→ **Directions for this task**
Give the number of lines below that hold "Packing", and only that.

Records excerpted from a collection
────────────────────

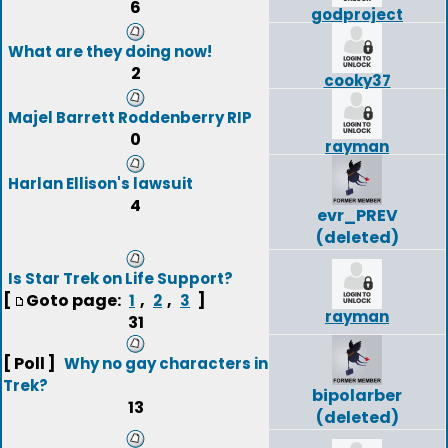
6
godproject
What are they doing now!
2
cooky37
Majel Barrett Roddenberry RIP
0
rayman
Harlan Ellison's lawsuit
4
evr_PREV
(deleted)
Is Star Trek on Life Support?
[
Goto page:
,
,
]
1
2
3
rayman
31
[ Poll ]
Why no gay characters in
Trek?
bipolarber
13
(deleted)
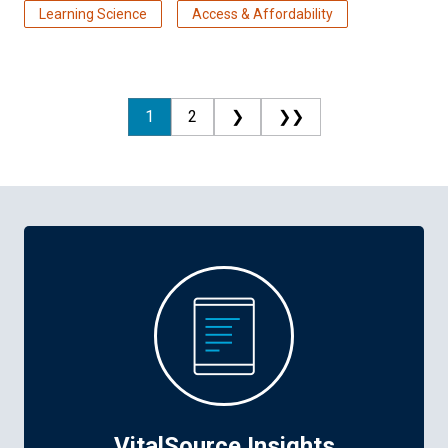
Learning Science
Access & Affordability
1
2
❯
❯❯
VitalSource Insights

────────────────────

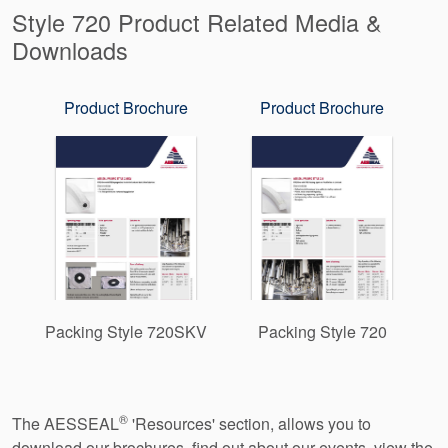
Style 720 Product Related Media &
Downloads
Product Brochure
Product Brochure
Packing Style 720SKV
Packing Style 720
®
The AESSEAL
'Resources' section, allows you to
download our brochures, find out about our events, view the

────────────────────

→ **Reply to the exercise**
2